═══ Data for this task

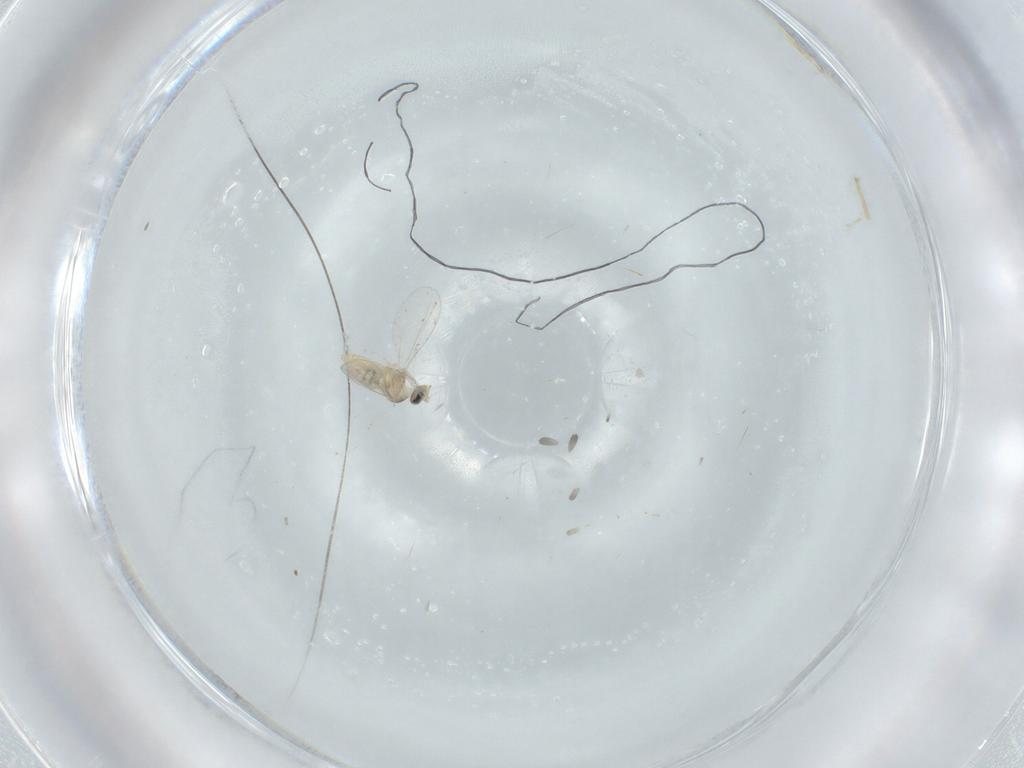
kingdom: Animalia
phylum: Arthropoda
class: Insecta
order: Diptera
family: Cecidomyiidae
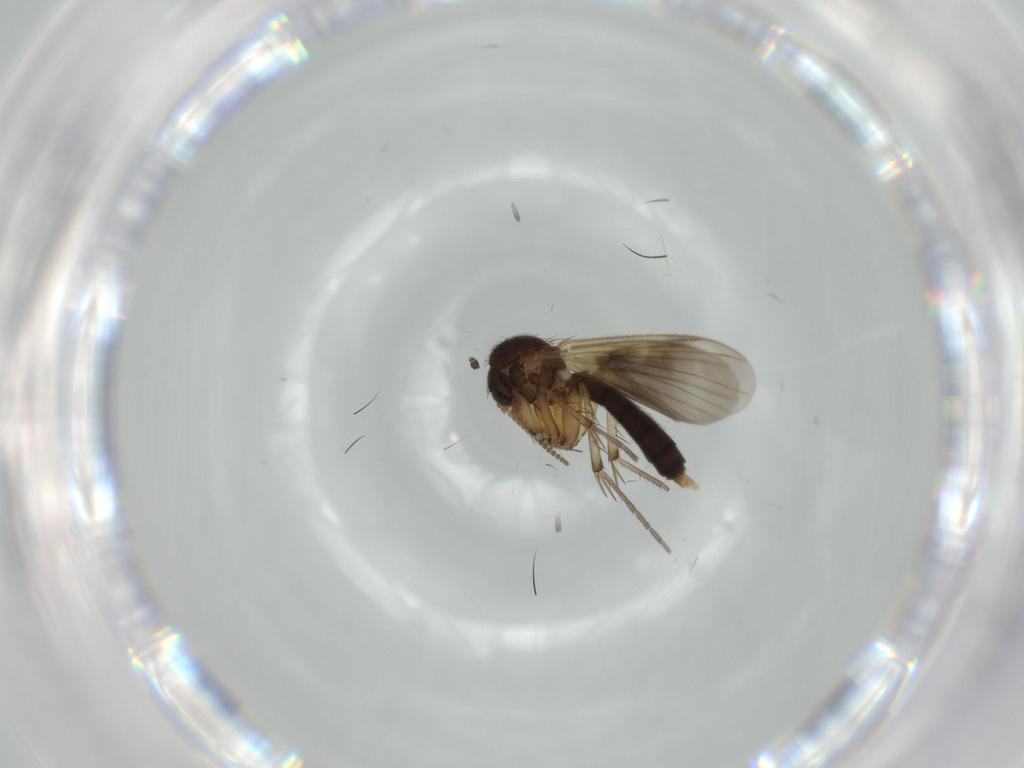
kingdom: Animalia
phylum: Arthropoda
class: Insecta
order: Diptera
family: Chironomidae
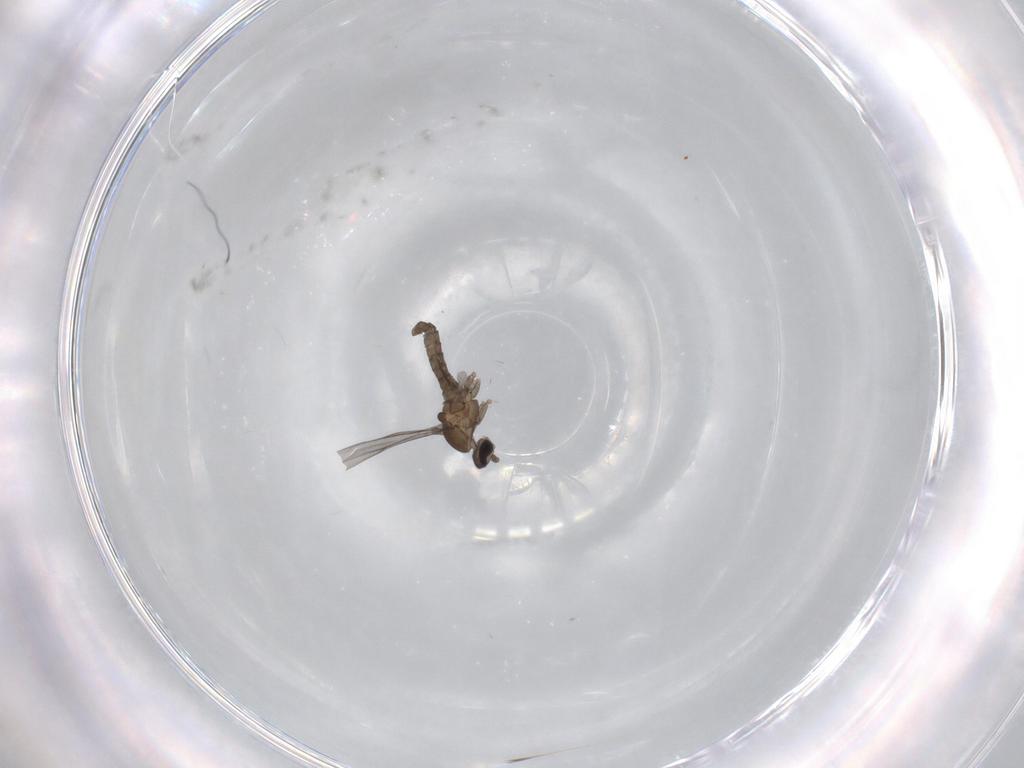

══════

### The exercise
Change every "phylum" to "division" in the data above, keeping everything else the same. Leave the pictures out of your answer.

### Correct response
kingdom: Animalia
division: Arthropoda
class: Insecta
order: Diptera
family: Cecidomyiidae
kingdom: Animalia
division: Arthropoda
class: Insecta
order: Diptera
family: Chironomidae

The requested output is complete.